Специфический драматизм сюжету взаимоотношений Поэта и государства (персонифицируемого авторитарным правителем – Царем; государем или партийным вождем соответственно) придает у нас то обстоятельство, что, принадлежа к одному историко-культурному контексту, и Поэт и Царь в России не имеют общей для них аксиологии и, следовательно, общего языка для диалога. Царь отрицает право Поэта на особый «экстерриториальный» статус, отказываясь от инициируемой Поэтом коммуникации «на равных» и отвергая, таким образом, все претензии Поэта на независимость. Для власти Поэт не может существовать вне (чуждых ему) формально-бюрократических структур, обеспечивающих функционирование авторитарного государства.
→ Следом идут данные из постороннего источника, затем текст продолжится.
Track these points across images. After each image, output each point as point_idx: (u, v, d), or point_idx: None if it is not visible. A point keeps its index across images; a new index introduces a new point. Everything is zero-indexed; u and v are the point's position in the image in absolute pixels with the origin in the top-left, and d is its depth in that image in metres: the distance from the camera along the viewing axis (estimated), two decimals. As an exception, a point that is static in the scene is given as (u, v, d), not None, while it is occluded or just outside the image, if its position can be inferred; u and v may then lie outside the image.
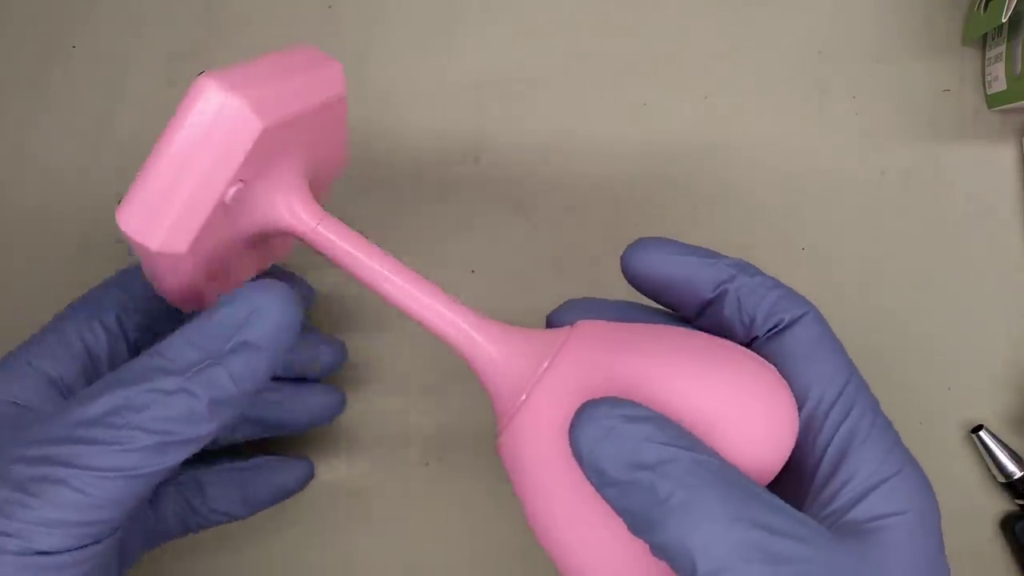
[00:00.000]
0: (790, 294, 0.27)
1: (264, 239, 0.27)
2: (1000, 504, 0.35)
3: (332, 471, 0.35)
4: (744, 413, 0.23)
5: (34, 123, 0.36)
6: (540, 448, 0.23)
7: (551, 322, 0.29)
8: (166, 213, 0.23)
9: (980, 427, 0.35)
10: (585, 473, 0.22)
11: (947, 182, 0.37)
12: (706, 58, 0.37)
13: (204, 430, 0.23)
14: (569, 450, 0.22)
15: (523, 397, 0.24)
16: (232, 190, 0.23)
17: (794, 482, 0.26)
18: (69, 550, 0.23)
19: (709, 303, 0.27)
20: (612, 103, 0.37)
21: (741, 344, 0.26)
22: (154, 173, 0.23)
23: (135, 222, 0.23)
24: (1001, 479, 0.34)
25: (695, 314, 0.28)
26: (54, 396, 0.27)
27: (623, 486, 0.21)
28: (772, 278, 0.27)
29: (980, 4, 0.35)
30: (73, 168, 0.36)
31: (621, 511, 0.22)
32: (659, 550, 0.21)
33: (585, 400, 0.22)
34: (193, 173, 0.23)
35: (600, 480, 0.22)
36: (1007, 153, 0.37)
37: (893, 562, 0.23)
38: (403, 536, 0.35)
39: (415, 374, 0.36)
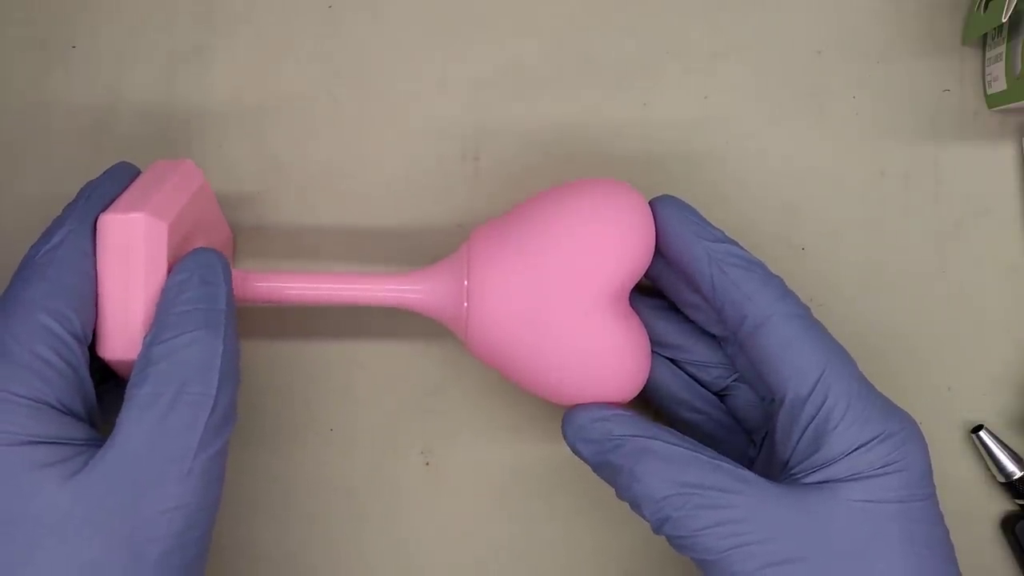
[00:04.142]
0: (760, 291, 0.29)
1: None
2: (1000, 504, 0.35)
3: (331, 470, 0.35)
4: (602, 231, 0.29)
5: (34, 123, 0.36)
6: (498, 325, 0.29)
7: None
8: (135, 326, 0.27)
9: (980, 427, 0.35)
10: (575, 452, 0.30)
11: (947, 182, 0.37)
12: (706, 58, 0.37)
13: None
14: (515, 314, 0.29)
15: (465, 305, 0.29)
16: None
17: (775, 474, 0.28)
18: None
19: (691, 277, 0.30)
20: (612, 103, 0.37)
21: (722, 333, 0.31)
22: (108, 302, 0.27)
23: (115, 347, 0.27)
24: (1001, 479, 0.34)
25: (684, 279, 0.31)
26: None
27: (597, 466, 0.29)
28: (752, 268, 0.29)
29: (980, 4, 0.35)
30: (73, 168, 0.36)
31: (601, 477, 0.29)
32: (630, 504, 0.28)
33: (507, 285, 0.29)
34: (137, 285, 0.27)
35: (583, 458, 0.30)
36: (1007, 153, 0.37)
37: (844, 517, 0.26)
38: (403, 536, 0.35)
39: (415, 374, 0.36)
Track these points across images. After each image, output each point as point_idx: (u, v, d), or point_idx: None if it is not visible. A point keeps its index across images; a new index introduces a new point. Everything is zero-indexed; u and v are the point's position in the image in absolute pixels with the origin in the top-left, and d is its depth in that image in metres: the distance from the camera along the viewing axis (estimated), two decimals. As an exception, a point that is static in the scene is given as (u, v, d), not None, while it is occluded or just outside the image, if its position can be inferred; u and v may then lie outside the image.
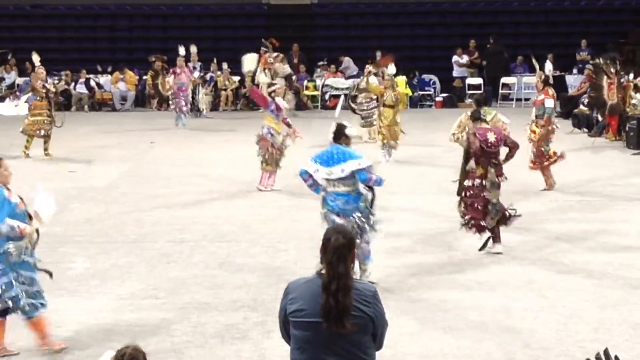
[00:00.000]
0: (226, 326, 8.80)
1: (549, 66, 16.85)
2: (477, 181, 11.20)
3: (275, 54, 24.38)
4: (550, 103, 15.10)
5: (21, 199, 8.14)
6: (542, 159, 15.00)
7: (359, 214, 9.72)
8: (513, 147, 11.50)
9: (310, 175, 9.77)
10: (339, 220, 9.51)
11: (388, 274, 10.39)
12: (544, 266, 10.78)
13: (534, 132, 15.02)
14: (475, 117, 11.48)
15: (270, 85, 17.01)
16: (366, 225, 9.75)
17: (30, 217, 8.13)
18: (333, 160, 9.68)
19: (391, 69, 19.02)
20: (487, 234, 11.31)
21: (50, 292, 9.87)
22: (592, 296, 9.61)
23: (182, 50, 25.16)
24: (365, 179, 9.67)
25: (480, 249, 11.27)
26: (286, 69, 26.03)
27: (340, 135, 9.83)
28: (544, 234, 12.21)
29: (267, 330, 8.55)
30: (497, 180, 11.21)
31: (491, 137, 11.18)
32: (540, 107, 15.03)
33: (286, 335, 5.07)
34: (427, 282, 10.23)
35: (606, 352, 4.06)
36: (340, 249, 4.86)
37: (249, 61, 18.08)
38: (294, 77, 26.01)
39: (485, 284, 10.06)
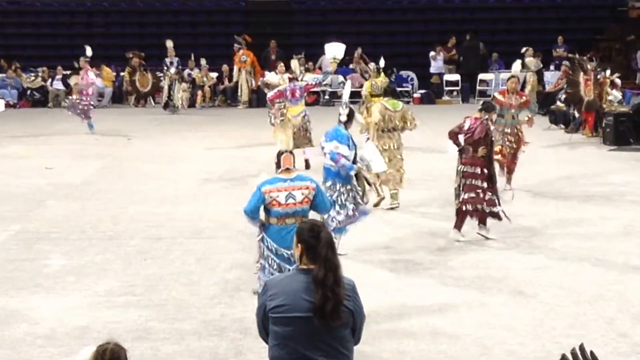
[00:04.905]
0: (203, 323, 8.78)
1: (517, 66, 16.90)
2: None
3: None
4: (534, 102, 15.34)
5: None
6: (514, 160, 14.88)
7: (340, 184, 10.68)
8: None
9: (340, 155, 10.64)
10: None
11: (364, 270, 10.40)
12: (520, 262, 10.82)
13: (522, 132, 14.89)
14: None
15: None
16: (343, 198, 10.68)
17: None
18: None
19: (381, 63, 19.29)
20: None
21: (25, 289, 9.89)
22: (567, 292, 9.65)
23: (88, 51, 22.92)
24: (333, 158, 10.56)
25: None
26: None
27: (352, 119, 10.95)
28: (520, 230, 12.24)
29: (244, 327, 8.54)
30: (459, 167, 11.76)
31: (467, 124, 11.69)
32: (525, 109, 15.00)
33: (264, 332, 5.08)
34: (404, 278, 10.26)
35: (581, 347, 4.08)
36: (331, 241, 4.93)
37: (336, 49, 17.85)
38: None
39: (461, 280, 10.08)
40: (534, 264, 10.69)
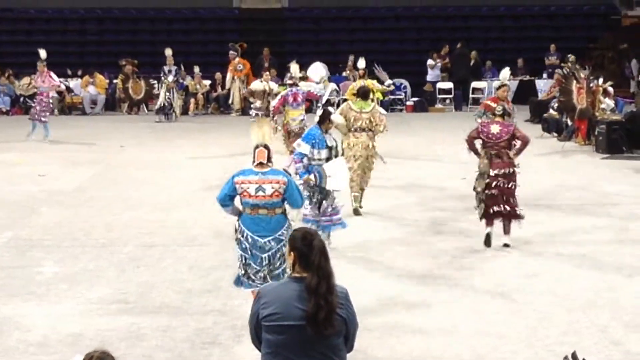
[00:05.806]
0: (196, 330, 8.78)
1: (505, 74, 16.94)
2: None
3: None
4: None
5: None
6: None
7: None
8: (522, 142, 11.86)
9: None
10: None
11: (357, 277, 10.39)
12: (512, 269, 10.82)
13: None
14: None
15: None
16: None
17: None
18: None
19: (361, 63, 19.14)
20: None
21: (18, 296, 9.87)
22: (560, 299, 9.66)
23: (43, 54, 23.10)
24: (294, 159, 11.34)
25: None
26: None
27: (324, 119, 11.26)
28: (512, 237, 12.23)
29: (237, 334, 8.54)
30: (487, 170, 11.65)
31: (495, 129, 11.64)
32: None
33: (257, 340, 5.07)
34: (396, 284, 10.25)
35: (574, 355, 4.08)
36: (324, 249, 4.91)
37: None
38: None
39: (455, 288, 10.09)
40: (527, 272, 10.70)
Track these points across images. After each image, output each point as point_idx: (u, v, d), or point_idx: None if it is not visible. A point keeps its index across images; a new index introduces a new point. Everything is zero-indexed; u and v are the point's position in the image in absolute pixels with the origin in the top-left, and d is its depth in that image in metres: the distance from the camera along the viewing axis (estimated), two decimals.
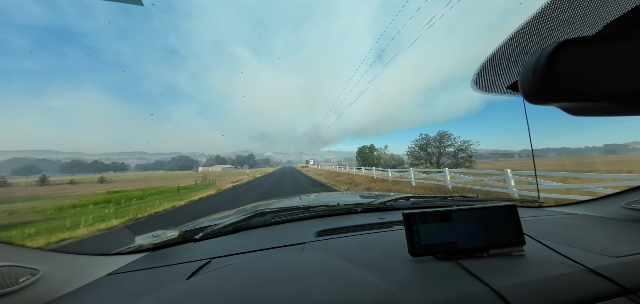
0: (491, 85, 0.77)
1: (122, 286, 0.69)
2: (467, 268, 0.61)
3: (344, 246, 0.84)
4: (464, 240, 0.67)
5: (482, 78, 0.75)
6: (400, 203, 1.42)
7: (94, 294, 0.66)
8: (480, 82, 0.77)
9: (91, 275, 0.73)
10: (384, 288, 0.56)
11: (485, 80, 0.75)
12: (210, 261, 0.79)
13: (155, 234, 0.91)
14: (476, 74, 0.74)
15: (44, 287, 0.62)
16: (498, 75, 0.71)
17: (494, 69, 0.70)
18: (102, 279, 0.73)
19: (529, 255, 0.67)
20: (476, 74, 0.74)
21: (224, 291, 0.60)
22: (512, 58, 0.64)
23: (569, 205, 1.28)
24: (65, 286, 0.66)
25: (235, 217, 1.21)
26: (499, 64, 0.67)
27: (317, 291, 0.56)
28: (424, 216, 0.69)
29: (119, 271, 0.78)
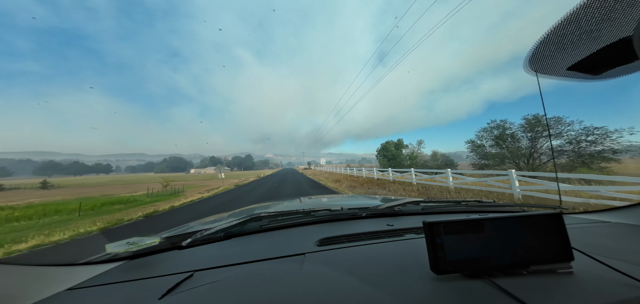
0: (549, 64, 0.69)
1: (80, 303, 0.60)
2: (506, 288, 0.52)
3: (350, 258, 0.75)
4: (498, 254, 0.57)
5: (540, 56, 0.67)
6: (408, 208, 1.33)
7: None
8: (536, 60, 0.69)
9: (45, 290, 0.62)
10: None
11: (544, 57, 0.68)
12: (193, 274, 0.70)
13: (130, 241, 0.81)
14: (533, 49, 0.66)
15: None
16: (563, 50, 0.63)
17: (558, 43, 0.62)
18: (58, 295, 0.62)
19: (578, 273, 0.57)
20: (533, 49, 0.66)
21: None
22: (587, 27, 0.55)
23: (597, 212, 1.12)
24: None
25: (228, 222, 1.10)
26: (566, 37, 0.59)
27: None
28: (450, 226, 0.59)
29: (83, 285, 0.68)
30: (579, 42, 0.59)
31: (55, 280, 0.67)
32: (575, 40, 0.59)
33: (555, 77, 0.72)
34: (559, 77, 0.71)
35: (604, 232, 0.89)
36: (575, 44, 0.60)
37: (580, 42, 0.59)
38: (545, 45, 0.63)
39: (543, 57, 0.66)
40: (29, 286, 0.61)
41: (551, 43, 0.62)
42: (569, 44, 0.60)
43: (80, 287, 0.67)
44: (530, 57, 0.68)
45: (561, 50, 0.63)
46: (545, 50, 0.64)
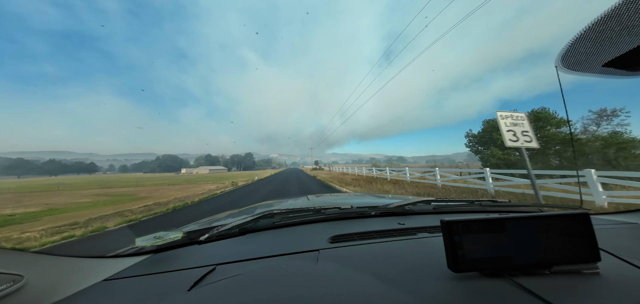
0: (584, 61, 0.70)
1: (118, 295, 0.65)
2: (528, 287, 0.51)
3: (363, 256, 0.77)
4: (519, 253, 0.57)
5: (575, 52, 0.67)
6: (420, 207, 1.35)
7: (86, 303, 0.61)
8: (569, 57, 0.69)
9: (85, 281, 0.68)
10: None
11: (578, 54, 0.68)
12: (215, 268, 0.75)
13: (157, 235, 0.88)
14: (566, 48, 0.67)
15: (28, 295, 0.55)
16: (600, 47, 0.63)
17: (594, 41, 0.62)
18: (97, 286, 0.68)
19: (605, 274, 0.56)
20: (566, 48, 0.67)
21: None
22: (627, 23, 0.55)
23: (625, 213, 1.10)
24: (54, 293, 0.60)
25: (242, 218, 1.17)
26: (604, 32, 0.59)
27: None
28: (469, 226, 0.58)
29: (117, 276, 0.74)
30: (618, 38, 0.60)
31: (90, 271, 0.71)
32: (615, 36, 0.59)
33: (589, 74, 0.73)
34: (593, 74, 0.72)
35: (633, 234, 0.87)
36: (613, 40, 0.61)
37: (620, 38, 0.60)
38: (581, 42, 0.64)
39: (577, 53, 0.67)
40: (71, 277, 0.66)
41: (588, 39, 0.62)
42: (606, 40, 0.61)
43: (115, 278, 0.72)
44: (563, 54, 0.69)
45: (598, 46, 0.63)
46: (581, 47, 0.65)
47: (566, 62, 0.70)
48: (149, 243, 0.85)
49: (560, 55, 0.69)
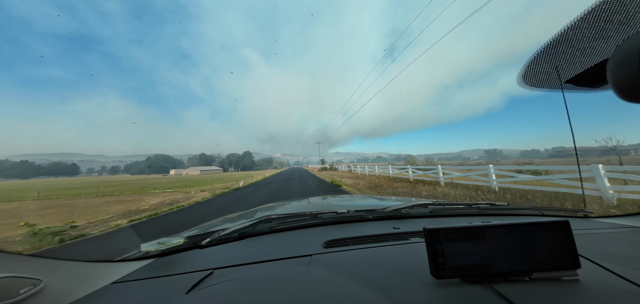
0: (545, 79, 0.73)
1: (125, 296, 0.70)
2: (506, 295, 0.52)
3: (355, 261, 0.80)
4: (500, 260, 0.58)
5: (532, 72, 0.70)
6: (416, 211, 1.36)
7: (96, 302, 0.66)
8: (530, 75, 0.72)
9: (96, 283, 0.74)
10: None
11: (538, 73, 0.71)
12: (212, 272, 0.79)
13: (160, 241, 0.93)
14: (525, 67, 0.69)
15: (46, 297, 0.60)
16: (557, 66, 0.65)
17: (551, 60, 0.64)
18: (107, 288, 0.74)
19: (584, 281, 0.57)
20: (525, 67, 0.69)
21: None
22: (580, 45, 0.57)
23: (625, 217, 1.09)
24: (69, 295, 0.65)
25: (241, 222, 1.23)
26: (558, 53, 0.61)
27: None
28: (450, 233, 0.60)
29: (124, 279, 0.79)
30: (572, 58, 0.62)
31: (101, 275, 0.77)
32: (569, 57, 0.62)
33: (551, 90, 0.76)
34: (556, 90, 0.74)
35: (628, 239, 0.86)
36: (568, 60, 0.63)
37: (574, 58, 0.62)
38: (538, 63, 0.67)
39: (537, 72, 0.70)
40: (84, 280, 0.71)
41: (543, 61, 0.65)
42: (562, 60, 0.64)
43: (123, 281, 0.78)
44: (523, 74, 0.72)
45: (555, 66, 0.66)
46: (539, 67, 0.68)
47: (528, 80, 0.74)
48: (153, 248, 0.89)
49: (520, 75, 0.73)
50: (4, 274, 0.54)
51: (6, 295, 0.53)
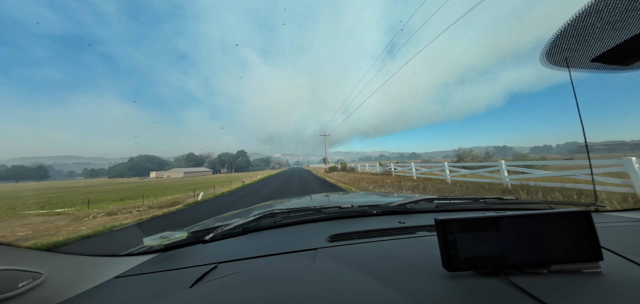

В решении императора Николая Павловича сделать Пушкина камер-юнкером, чтобы «пресечь <…> претензии поэта на профетизм»
[6], в отказе Сталина разговаривать с Пастернаком о «жизни и смерти», в вопросе судьи Савельевой Бродскому «кто причислил вас к поэтам?»
[7] – одна логика.
Существенно и то, что частный, «литературный» конфликт поэта и власти является здесь знаком более глобального исторического конфликта, который Мандельштам на допросе в ОГПУ 25 мая 1934 года точно определил как «противопоставление: „страна и властелин“»
[8], где Поэт репрезентирует угнетаемое и бесправное общество, чья система ценностей отлична от государственной и чья коммуникация с властью полностью нарушена.
Когда исследователи, описывая составляющие социокультурного статуса Поэта в России, справедливо говорят о претензиях на равенство с властью и независимость как о центральных его качественных характеристиках, они имплицитно солидаризируются с «общественным» ракурсом. В рамках же «государственного» понимания ценности того или иного деятеля культуры первостепенное значение традиционно имеет не эмансипация художника от режима, но, наоборот, – степень его самоидентификации с властью. Именно близость к власти определяет в ее глазах легитимность художника и градус внимания, с которым она готова воспринимать его обращенные к ней слова. Огрубляя, можно сказать, что именно поэтому авторские стратегии, скажем, Карамзина и Максима Горького в итоге оказываются успешными в плане прижизненного государственного внимания и признания, а Пушкина или Пастернака – нет (а пограничные случаи типа Маяковского – приобретают дополнительные интерес и заостренность).